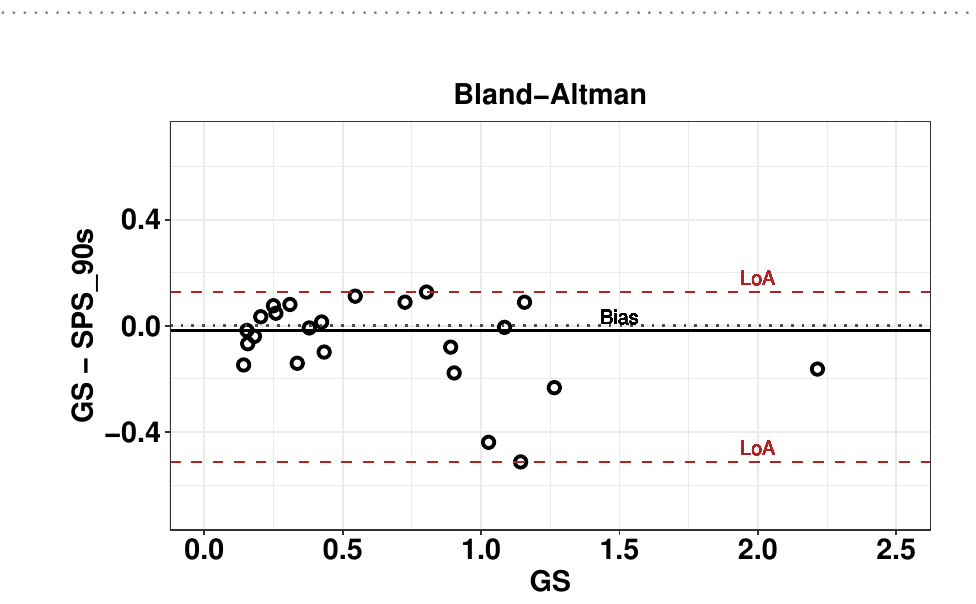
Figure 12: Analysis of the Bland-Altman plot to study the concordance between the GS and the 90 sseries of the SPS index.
---
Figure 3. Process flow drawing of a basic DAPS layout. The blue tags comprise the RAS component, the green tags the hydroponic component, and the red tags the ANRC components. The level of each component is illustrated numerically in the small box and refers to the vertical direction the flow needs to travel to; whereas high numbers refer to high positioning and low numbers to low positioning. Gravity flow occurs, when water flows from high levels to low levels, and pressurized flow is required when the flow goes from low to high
...
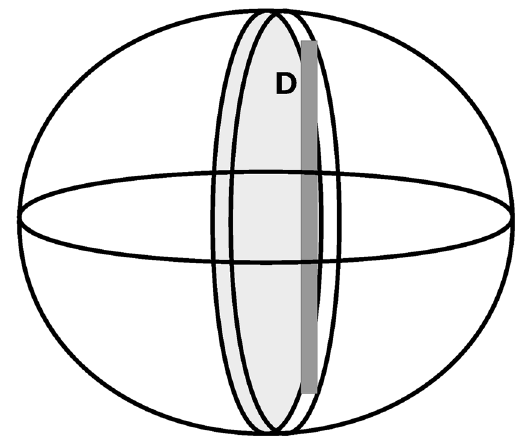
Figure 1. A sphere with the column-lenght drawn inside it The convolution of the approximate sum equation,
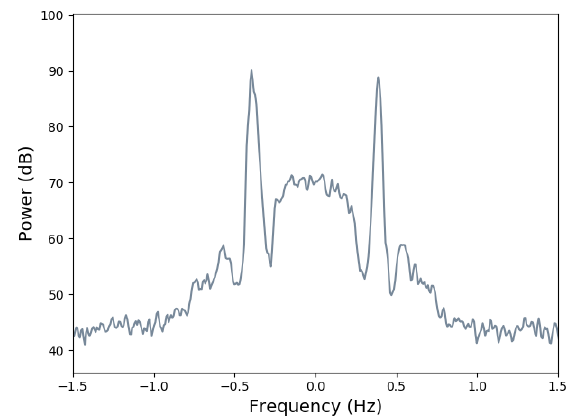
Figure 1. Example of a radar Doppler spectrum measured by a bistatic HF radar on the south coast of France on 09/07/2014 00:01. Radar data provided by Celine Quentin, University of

* What the task asks *
Extract the part of the records that opens with the line containing "Figure 1. A" and closes with the line containing "Figure 1. Example". Take only those lines, exactly, and no pictures.

* Response area *
Figure 1. A sphere with the column-lenght drawn inside it The convolution of the approximate sum equation,
Figure 1. Example of a radar Doppler spectrum measured by a bistatic HF radar on the south coast of France on 09/07/2014 00:01. Radar data provided by Celine Quentin, University of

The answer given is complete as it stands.